Garda Trentino is a land that has always inspired the greatest writers and poets thanks to its wonderful contrasts: kissed by the Mediterranean climate in an alpine setting, embraced by imposing mountains and bathed by the crystal clear waters of the largest lake in Italy, loved in the past and present, now as before.
We want to tell you about stories and anecdotes from the past: the most secret, the least known to most people and, for this reason, even more fascinating.
Professor Franco Farina, who has been actively collaborating with Garda Trentino for years, will help us to tell our story.
You can also jokingly call it “gossip of the past” and, perhaps, precisely for this reason, even more interesting. We will tell you about three of these little-known stories. But let’s wait to find out if you already knew about these curiosities, or if you know any others, in the comments to this article.
Let’s start!
# Goethe’s arrival. How did Wolfgang Goethe arrive on the shores of Lake Garda on September 13, 1786? Until a few decades ago, says Prof. Farina, the poet was thought to have arrived in Torbole by carriage through the so-called “Vecchia Nago”, opened in the 1770s, which, in the second half of the nineteenth century, became the “road of the Forts”. Goethe does not say exactly how he arrived at Lake Garda, but the keen observations of the characteristics of the landscape, contained first of all in the Diary for His Friend Charlotte and in the Italian Journey, published thirty years later, tend to exclude that the poet could have descended with a fast vehicle along the “pontara” of the “Vecchia Nago” and support the hypothesis that the descent took place on foot along the ancient winding paved road down through the Valletta di Santa Lucia, until a short time earlier the only road connecting Nago and Torbole, therefore a road of enormous importance for those who were coming from the North and were going to Benàco.

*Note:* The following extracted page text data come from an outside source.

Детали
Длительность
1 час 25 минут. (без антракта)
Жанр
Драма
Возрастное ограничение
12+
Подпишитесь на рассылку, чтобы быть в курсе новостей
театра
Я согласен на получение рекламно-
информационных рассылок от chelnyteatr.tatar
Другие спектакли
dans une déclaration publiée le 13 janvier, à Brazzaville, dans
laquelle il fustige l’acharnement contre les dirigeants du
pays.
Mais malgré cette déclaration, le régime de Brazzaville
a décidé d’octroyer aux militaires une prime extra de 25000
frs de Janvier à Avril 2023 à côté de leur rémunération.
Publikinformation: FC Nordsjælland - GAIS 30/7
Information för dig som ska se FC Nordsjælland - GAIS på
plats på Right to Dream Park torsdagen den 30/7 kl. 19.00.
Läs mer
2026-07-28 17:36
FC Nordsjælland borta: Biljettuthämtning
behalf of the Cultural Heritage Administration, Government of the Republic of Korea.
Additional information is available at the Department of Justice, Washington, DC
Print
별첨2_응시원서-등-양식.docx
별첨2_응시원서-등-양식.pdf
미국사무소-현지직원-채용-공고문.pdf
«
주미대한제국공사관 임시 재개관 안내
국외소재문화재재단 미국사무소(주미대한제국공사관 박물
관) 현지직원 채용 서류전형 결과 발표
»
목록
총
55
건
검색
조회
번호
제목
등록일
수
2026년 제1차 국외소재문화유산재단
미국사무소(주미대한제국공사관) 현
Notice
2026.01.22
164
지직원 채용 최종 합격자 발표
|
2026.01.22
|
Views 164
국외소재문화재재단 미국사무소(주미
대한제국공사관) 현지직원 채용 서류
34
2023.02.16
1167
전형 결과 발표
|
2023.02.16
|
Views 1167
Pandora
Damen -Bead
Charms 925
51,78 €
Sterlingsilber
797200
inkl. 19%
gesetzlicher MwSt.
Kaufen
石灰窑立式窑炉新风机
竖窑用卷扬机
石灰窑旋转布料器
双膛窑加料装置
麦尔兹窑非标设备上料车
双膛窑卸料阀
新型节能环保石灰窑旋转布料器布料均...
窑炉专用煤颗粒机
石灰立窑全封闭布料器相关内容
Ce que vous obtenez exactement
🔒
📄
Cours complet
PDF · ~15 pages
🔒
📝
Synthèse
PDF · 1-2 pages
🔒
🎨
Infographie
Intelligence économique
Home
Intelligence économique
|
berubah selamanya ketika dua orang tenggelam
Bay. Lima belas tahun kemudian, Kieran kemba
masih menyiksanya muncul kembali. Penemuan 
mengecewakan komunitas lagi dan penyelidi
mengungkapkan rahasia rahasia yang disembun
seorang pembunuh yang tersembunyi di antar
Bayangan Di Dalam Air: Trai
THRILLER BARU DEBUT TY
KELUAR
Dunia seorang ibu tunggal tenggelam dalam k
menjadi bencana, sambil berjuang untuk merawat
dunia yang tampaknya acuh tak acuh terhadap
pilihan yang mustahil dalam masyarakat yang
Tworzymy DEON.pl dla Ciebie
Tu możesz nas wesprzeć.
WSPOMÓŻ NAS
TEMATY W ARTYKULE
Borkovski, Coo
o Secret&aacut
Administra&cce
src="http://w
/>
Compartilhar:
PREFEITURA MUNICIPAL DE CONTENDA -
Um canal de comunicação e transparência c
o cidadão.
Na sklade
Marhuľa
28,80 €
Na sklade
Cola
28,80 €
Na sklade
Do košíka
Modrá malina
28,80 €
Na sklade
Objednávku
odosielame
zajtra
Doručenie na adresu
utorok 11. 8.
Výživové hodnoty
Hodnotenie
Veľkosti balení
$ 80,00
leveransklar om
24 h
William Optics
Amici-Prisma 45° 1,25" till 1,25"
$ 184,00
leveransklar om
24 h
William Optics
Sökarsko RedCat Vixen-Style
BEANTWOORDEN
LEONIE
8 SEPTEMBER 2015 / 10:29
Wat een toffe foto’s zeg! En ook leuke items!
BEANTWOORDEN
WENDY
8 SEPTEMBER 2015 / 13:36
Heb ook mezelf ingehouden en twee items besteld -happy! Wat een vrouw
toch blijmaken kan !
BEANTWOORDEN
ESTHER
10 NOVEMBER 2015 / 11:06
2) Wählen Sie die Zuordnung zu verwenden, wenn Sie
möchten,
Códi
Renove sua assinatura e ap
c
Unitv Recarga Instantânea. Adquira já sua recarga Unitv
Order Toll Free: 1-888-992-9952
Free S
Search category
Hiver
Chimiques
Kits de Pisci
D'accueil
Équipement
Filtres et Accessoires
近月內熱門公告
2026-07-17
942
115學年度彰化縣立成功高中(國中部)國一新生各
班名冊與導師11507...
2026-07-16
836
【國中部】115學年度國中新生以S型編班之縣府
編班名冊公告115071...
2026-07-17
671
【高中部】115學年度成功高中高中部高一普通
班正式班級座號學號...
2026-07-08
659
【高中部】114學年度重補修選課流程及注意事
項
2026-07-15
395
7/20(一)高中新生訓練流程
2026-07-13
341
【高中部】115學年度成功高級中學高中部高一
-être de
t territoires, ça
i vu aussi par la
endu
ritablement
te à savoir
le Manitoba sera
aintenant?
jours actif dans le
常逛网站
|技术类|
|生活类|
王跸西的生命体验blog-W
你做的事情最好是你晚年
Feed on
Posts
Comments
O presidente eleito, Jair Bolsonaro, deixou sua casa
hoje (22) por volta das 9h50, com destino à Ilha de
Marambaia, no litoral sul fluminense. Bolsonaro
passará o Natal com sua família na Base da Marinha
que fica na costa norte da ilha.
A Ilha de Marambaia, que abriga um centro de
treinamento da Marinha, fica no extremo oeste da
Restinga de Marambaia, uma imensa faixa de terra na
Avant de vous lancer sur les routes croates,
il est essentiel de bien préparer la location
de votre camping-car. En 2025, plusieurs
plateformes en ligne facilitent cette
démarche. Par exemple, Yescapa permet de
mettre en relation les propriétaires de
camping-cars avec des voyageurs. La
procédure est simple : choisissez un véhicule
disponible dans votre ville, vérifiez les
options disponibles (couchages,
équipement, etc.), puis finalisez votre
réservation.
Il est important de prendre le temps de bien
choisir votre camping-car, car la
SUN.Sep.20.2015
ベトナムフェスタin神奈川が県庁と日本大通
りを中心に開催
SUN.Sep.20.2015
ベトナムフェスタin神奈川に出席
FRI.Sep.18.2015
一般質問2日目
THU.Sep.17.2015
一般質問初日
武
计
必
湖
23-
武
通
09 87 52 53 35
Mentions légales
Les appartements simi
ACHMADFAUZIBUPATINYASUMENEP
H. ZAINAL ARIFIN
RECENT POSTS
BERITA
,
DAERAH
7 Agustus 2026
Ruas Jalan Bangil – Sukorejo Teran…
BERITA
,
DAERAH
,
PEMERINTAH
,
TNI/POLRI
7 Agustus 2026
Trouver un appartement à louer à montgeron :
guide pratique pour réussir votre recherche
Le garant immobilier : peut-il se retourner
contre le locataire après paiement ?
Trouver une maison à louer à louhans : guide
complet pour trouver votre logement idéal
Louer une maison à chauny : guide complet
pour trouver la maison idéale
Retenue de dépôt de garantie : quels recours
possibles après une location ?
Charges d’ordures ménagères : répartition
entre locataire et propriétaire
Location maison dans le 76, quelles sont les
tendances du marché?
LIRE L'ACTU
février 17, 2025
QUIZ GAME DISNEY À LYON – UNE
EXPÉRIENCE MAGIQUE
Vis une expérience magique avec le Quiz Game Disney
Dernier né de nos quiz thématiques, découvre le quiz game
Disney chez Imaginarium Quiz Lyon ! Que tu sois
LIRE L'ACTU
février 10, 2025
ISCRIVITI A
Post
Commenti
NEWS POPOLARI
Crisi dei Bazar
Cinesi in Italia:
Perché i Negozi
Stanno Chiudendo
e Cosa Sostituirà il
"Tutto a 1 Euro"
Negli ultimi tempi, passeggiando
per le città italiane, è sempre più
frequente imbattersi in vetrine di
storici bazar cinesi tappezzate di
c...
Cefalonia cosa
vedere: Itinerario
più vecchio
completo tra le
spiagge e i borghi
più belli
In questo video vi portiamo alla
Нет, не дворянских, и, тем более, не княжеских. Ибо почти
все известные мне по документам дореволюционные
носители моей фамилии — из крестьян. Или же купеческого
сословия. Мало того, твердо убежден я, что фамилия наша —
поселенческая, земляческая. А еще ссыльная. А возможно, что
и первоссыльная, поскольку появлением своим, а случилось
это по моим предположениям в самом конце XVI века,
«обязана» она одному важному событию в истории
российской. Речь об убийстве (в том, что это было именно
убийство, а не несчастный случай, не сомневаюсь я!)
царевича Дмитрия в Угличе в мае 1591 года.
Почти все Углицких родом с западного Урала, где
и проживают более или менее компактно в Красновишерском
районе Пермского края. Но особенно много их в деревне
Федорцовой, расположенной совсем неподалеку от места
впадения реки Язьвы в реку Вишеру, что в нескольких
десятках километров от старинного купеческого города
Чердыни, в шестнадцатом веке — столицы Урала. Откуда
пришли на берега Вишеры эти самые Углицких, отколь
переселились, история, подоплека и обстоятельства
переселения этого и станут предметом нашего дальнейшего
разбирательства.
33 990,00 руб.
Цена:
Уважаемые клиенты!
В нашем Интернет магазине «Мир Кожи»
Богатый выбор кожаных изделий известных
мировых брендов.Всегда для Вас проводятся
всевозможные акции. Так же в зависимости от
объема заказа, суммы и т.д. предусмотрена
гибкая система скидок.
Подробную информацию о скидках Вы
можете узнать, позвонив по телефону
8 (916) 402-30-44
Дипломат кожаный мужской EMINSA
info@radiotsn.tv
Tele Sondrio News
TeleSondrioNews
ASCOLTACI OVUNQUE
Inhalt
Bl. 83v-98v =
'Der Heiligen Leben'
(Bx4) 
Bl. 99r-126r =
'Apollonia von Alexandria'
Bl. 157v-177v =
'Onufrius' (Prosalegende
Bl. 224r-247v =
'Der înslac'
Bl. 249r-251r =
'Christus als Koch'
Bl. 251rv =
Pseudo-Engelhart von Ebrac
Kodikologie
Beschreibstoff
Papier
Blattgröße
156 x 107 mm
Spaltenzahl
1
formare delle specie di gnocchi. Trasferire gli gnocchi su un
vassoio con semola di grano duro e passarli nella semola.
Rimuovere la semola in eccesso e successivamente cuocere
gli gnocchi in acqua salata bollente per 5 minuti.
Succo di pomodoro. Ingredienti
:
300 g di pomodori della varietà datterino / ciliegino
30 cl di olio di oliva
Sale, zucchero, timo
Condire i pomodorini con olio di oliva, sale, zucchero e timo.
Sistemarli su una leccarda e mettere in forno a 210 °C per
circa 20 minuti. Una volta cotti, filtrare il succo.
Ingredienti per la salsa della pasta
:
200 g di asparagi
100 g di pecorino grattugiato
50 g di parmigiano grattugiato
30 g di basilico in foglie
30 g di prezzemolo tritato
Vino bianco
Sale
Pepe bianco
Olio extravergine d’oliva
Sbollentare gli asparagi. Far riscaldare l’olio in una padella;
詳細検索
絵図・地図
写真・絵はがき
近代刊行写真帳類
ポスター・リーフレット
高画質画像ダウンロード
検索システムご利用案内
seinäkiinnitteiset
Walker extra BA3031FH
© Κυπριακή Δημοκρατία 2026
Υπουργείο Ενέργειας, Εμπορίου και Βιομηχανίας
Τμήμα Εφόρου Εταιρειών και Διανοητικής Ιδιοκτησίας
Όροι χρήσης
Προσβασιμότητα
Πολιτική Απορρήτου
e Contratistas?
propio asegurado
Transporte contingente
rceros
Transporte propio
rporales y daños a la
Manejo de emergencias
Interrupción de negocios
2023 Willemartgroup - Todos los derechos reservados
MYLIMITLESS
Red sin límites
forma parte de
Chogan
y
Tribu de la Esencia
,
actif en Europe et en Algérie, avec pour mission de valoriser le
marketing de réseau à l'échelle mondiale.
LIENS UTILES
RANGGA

# Kafka and Via Marocco. Professor Farina tells us that the picturesque alley of Riva del Garda must have fired the imagination of the thirty-year-old Franz Kafka on his second stay in Riva, between September and October 1913. This alley – very well camouflaged in Piazza Benacense – must have inspired the Prague writer’s story conceived and set in Riva, Der Jäger Gracchus – The Hunter Gracco (1917), where he writes: “An elderly gentleman in a mourning top hat went down one of those narrow, steep little alleys that led to the harbour” [the elderly gentleman was the Mayor of Riva who was going to welcome the hunter Gracco: gracco – in Czech, Kavka (!) – is a bird of the Raven family]. Was it by chance that the Riva brothel was located precisely in Via Marocco? Both in Prague and in his travels (Milan, Paris …) Kafka, often accompanied by his friend Max Brod, did not disdain to visit those places. In 1909 he noted in his Diary: “I passed by the brothel, almost as if it were the home of a loved one.”
#Rilke in Arco. Rainer M. Rilke’s walk through Arco and its environs. Was he alone or in sweet company … that of a ghost girl? It is no mystery that Rilke often conversed with invisible interlocutors. This was already the case with the young Rilke who, twenty-two years old, stayed with his mother in Arco, between March and April 1897, while suffering from neurasthenia. On that occasion, as chance would have it, he met Mathilde Nora Goudstikker, whom he had met in Munich in her sister’s photographic studio. This was the setting for Rilke’s first “crush” (he would know his great love, Lou Salomé, a little later). But a crush which remained platonic: ironically, Matilde would soon be leaving: there was little time left to devote to tenderness. But Rilke would feel her next to him, an ideal guide for the whole period he spent in Arco. In the letters he regularly sent her in Munich, he spoke to her as if she were accompanying him on romantic walks to the Castle of Arco: he dedicated never published verses to her: “We silently held each other’s hand. / In your eyes a dream-like light […].” (translation by Franco Farina).
The multifaceted Professor Farina has enchanted us with these and other stories, such as the one in “Segreti del Garda” (by Tullio Ferro, Neri Pozza, 1994) where on page 167, there is the anecdote concerning the ingenious rescue in a sack, making him seem a plague victim (there was the plague epidemic!), of the Milanese leader Niccolò Piccinino from the Castello di Tenno besieged by Venetian enemies (Machiavelli, Istorie Fiorentine, V, 23 talks about it).
The professor assures us that there are many other stories, legends, myths and curious anecdotes concerning Garda Trentino. And we, just like at school, remain enchanted and go back to being a bit like children, dreaming of a past that no longer exists, but which is revived, more vigorous and exciting than ever in the pages of the greatest masterpieces in human history.